— MATERIAL FOR THE TASK —
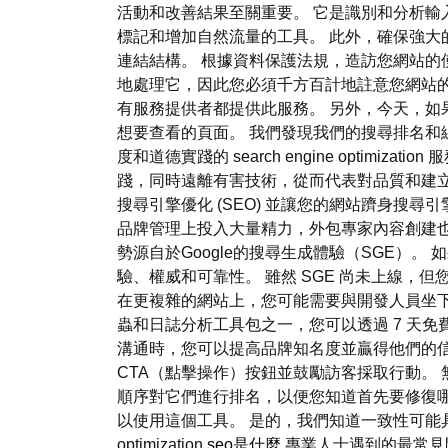
活動和改善結果至關重要。 它是識別和分析輸入搜尋引
標記和增加自然流量的工具。 此外，確保強大的
連結結構。 根據資料保護法規，造訪您網站
地處理它，因此您必須千方百計地註意您網站的
有服務提供者都提供此服務。 另外，今天，
想要查看的頁面。 我們發現我們的搜尋排名和
度和道德實踐的 search engine opt
踐，同時遠離有害技術，從而代表對品質和建立
搜尋引擎優化 (SEO) 並讓您的網站躋身搜尋引擎結果
品牌管理上投入大量精力，外包專家內容創建也
勢源自於Google的搜尋生成體驗（SGE）。 如
驗、權威和可靠性。 雖然 SGE 尚未上線
在更複雜的網站上，您可能需要與開發人員坐下來逐頁瀏
蟲和日誌分析工具包之一，您可以透過 7 天
溝通時，您可以提高品牌知名度並贏得他們的信
CTA（點擊操作）按鈕並鼓勵訪客採取行動。 
順序對它們進行排名，以便您知道首先要修復哪
以使用這個工具。 是的，我們知道一致性可能
optimization
seo是什麼
專業人士遇到的最常見問題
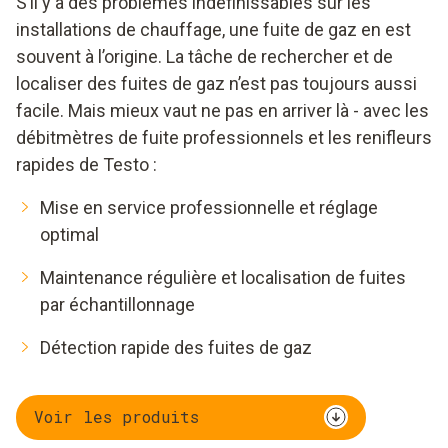
S’il y a des problèmes indéfinissables sur les
installations de chauffage, une fuite de gaz en est
souvent à l’origine. La tâche de rechercher et de
localiser des fuites de gaz n’est pas toujours aussi
facile. Mais mieux vaut ne pas en arriver là - avec les
débitmètres de fuite professionnels et les renifleurs
rapides de Testo :
Mise en service professionnelle et réglage
optimal
Maintenance régulière et localisation de fuites
par échantillonnage
Détection rapide des fuites de gaz
Voir les produits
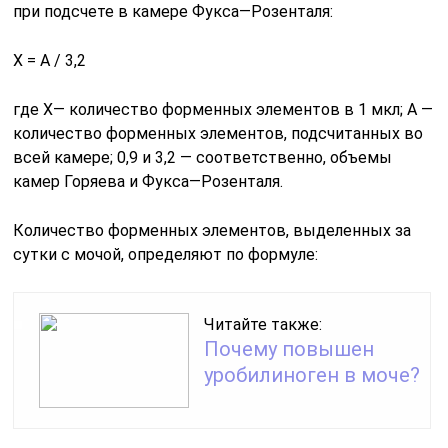
при подсчете в камере Фукса—Розенталя:
X = A / 3,2
где X— количество форменных элементов в 1 мкл; А —
количество форменных элементов, подсчитанных во
всей камере; 0,9 и 3,2 — соответственно, объемы
камер Горяева и Фукса—Розенталя.
Количество форменных элементов, выделенных за
сутки с мочой, определяют по формуле:
Читайте также:
Почему повышен
уробилиноген в моче?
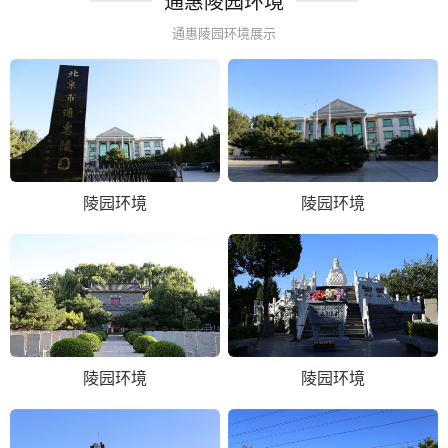
通惠陵园环境
通惠陵园环境展示
陵园环境
陵园环境
陵园环境
陵园环境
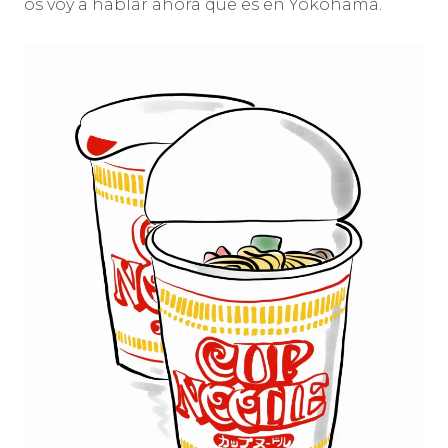
os voy a hablar ahora que es en Yokohama.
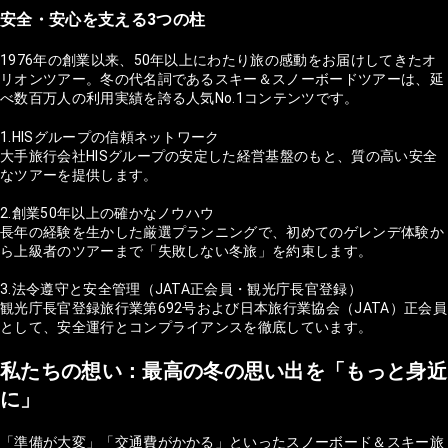
安全・安心を支える3つの柱
1976年の創業以来、50年以上にわたり旅の感動をお届けしてきたオ
リオンツアー。冬の代名詞であるスキー＆スノーボードツアーは、延
べ数百万人の利用実績を誇る人気No.1コンテンツです。
1.HISグループの信頼ネットワーク
大手旅行会社HISグループの安定した経営基盤のもと、質の高い安全
なツアーを提供します。
2.創業50年以上の確かなノウハウ
長年の経験を生かした厳選プランニングで、初めてのゲレンデ体験か
ら上級者のツアーまで「失敗しない冬旅」を約束します。
3.法令遵守と安全管理（JATA正会員・観光庁長官登録）
観光庁長官登録旅行業第692号および日本旅行業協会（JATA）正会員
として、安全運行とコンプライアンスを徹底しています。
私たちの想い：最高の冬の思い出を「もっと身近
に」
「準備が大変」「交通費がかかる」といったスノーボード＆スキー旅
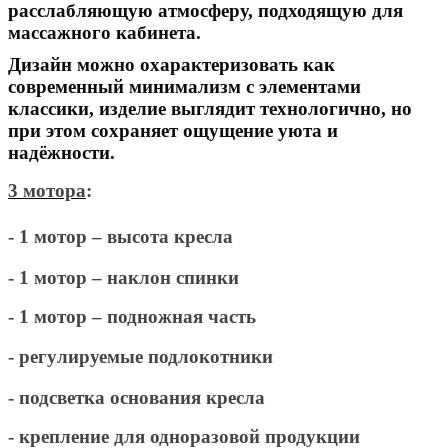
расслабляющую атмосферу, подходящую для
массажного кабинета.
Дизайн можно охарактеризовать как
современный минимализм с элементами
классики, изделие выглядит технологично, но
при этом сохраняет ощущение уюта и
надёжности.
3 мотора
:
- 1 мотор
– высота кресла
- 1 мотор
– наклон спинки
- 1 мотор
– подножная часть
- регулируемые подлокотники
- подсветка основания кресла
- крепление для одноразовой продукции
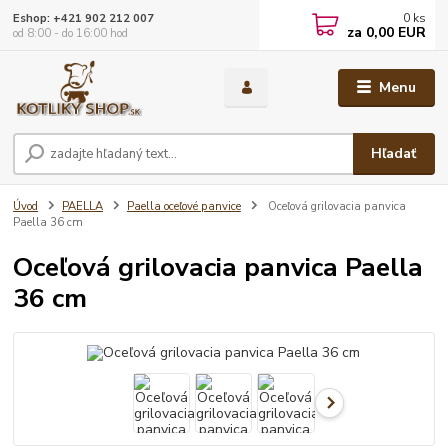
0
ks
Eshop: +421 902 212 007
za
0,00 EUR
od 8:00 - do 16:00 hod
Menu
Hľadať
Úvod
PAELLA
Paella oceľové panvice
Oceľová grilovacia panvica
Paella 36 cm
Oceľová grilovacia panvica Paella
36 cm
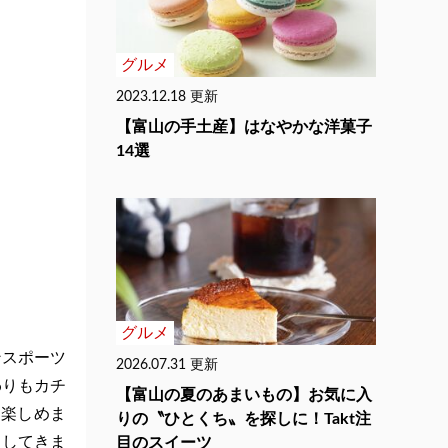
グルメ
2023.12.18 更新
【富山の手土産】はなやかな洋菓子
14選
グルメ
ンスポーツ
2026.07.31 更新
わりもカチ
【富山の夏のあまいもの】お気に入
に楽しめま
りの〝ひとくち〟を探しに！Takt注
クしてきま
目のスイーツ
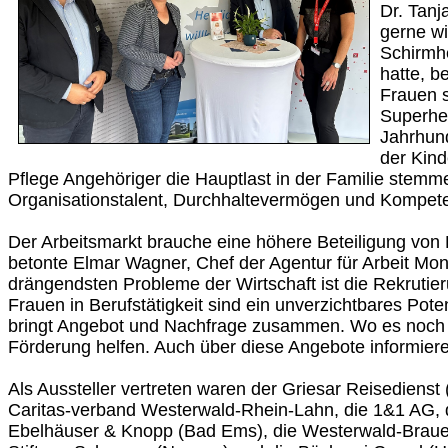
Dr. Tanj
gerne wi
Schirmh
hatte, b
Frauen 
Superhe
Jahrhund
der Kind
Pflege Angehöriger die Hauptlast in der Familie stem
Organisationstalent, Durchhaltevermögen und Kompeten
Der Arbeitsmarkt brauche eine höhere Beteiligung von
betonte Elmar Wagner, Chef der Agentur für Arbeit Mon
drängendsten Probleme der Wirtschaft ist die Rekrutie
Frauen in Berufstätigkeit sind ein unverzichtbares Pot
bringt Angebot und Nachfrage zusammen. Wo es noch n
Förderung helfen. Auch über diese Angebote informiere
Als Aussteller vertreten waren der Griesar Reisedienst
Caritas-verband Westerwald-Rhein-Lahn, die 1&1 AG, d
Ebelhäuser & Knopp (Bad Ems), die Westerwald-Brauer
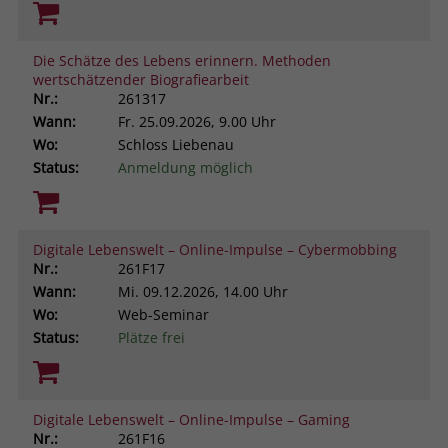
Die Schätze des Lebens erinnern. Methoden
wertschätzender Biografiearbeit
Nr.:
261317
Wann:
Fr.
25.09.2026, 9.00 Uhr
Wo:
Schloss Liebenau
Status:
Anmeldung möglich
Digitale Lebenswelt – Online-Impulse – Cybermobbing
Nr.:
261F17
Wann:
Mi.
09.12.2026, 14.00 Uhr
Wo:
Web-Seminar
Status:
Plätze frei
Digitale Lebenswelt – Online-Impulse – Gaming
Nr.:
261F16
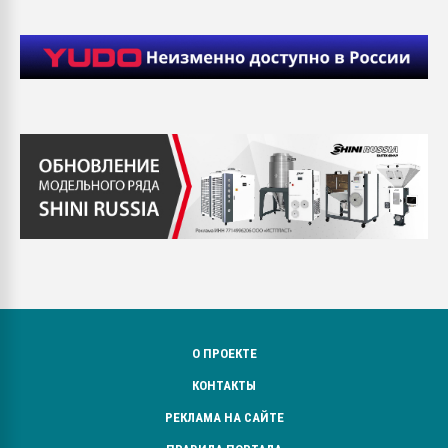
О ПРОЕКТЕ
КОНТАКТЫ
РЕКЛАМА НА САЙТЕ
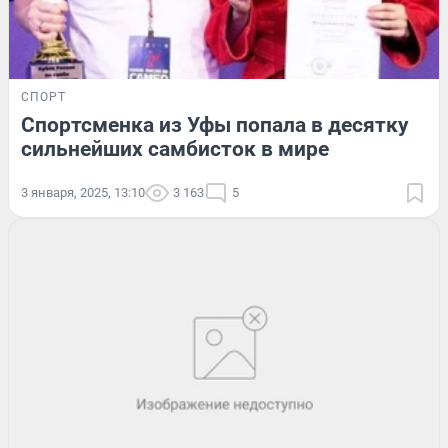
СПОРТ
Спортсменка из Уфы попала в десятку
сильнейших самбисток в мире
3 января, 2025, 13:10
3 163
5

— REQUEST —
Only the lines from the first line of the listing above through the line with "観光庁長官登録旅行業第692号および日本旅行業協会（JATA）正会員" should be set down, exactly and without pictures.

— EXERCISE RESPONSE —
活動和改善結果至關重要。 它是識別和分析輸入搜尋引
標記和增加自然流量的工具。 此外，確保強大的
連結結構。 根據資料保護法規，造訪您網站
地處理它，因此您必須千方百計地註意您網站的
有服務提供者都提供此服務。 另外，今天，
想要查看的頁面。 我們發現我們的搜尋排名和
度和道德實踐的 search engine opt
踐，同時遠離有害技術，從而代表對品質和建立
搜尋引擎優化 (SEO) 並讓您的網站躋身搜尋引擎結果
品牌管理上投入大量精力，外包專家內容創建也
勢源自於Google的搜尋生成體驗（SGE）。 如
驗、權威和可靠性。 雖然 SGE 尚未上線
在更複雜的網站上，您可能需要與開發人員坐下來逐頁瀏
蟲和日誌分析工具包之一，您可以透過 7 天
溝通時，您可以提高品牌知名度並贏得他們的信
CTA（點擊操作）按鈕並鼓勵訪客採取行動。 
順序對它們進行排名，以便您知道首先要修復哪
以使用這個工具。 是的，我們知道一致性可能
optimization
seo是什麼
專業人士遇到的最常見問題
S’il y a des problèmes indéfinissables sur les
installations de chauffage, une fuite de gaz en est
souvent à l’origine. La tâche de rechercher et de
localiser des fuites de gaz n’est pas toujours aussi
facile. Mais mieux vaut ne pas en arriver là - avec les
débitmètres de fuite professionnels et les renifleurs
rapides de Testo :
Mise en service professionnelle et réglage
optimal
Maintenance régulière et localisation de fuites
par échantillonnage
Détection rapide des fuites de gaz
Voir les produits
при подсчете в камере Фукса—Розенталя:
X = A / 3,2
где X— количество форменных элементов в 1 мкл; А —
количество форменных элементов, подсчитанных во
всей камере; 0,9 и 3,2 — соответственно, объемы
камер Горяева и Фукса—Розенталя.
Количество форменных элементов, выделенных за
сутки с мочой, определяют по формуле:
Читайте также:
Почему повышен
уробилиноген в моче?
通惠陵园环境
通惠陵园环境展示
陵园环境
陵园环境
陵园环境
陵园环境
os voy a hablar ahora que es en Yokohama.
安全・安心を支える3つの柱
1976年の創業以来、50年以上にわたり旅の感動をお届けしてきたオ
リオンツアー。冬の代名詞であるスキー＆スノーボードツアーは、延
べ数百万人の利用実績を誇る人気No.1コンテンツです。
1.HISグループの信頼ネットワーク
大手旅行会社HISグループの安定した経営基盤のもと、質の高い安全
なツアーを提供します。
2.創業50年以上の確かなノウハウ
長年の経験を生かした厳選プランニングで、初めてのゲレンデ体験か
ら上級者のツアーまで「失敗しない冬旅」を約束します。
3.法令遵守と安全管理（JATA正会員・観光庁長官登録）
観光庁長官登録旅行業第692号および日本旅行業協会（JATA）正会員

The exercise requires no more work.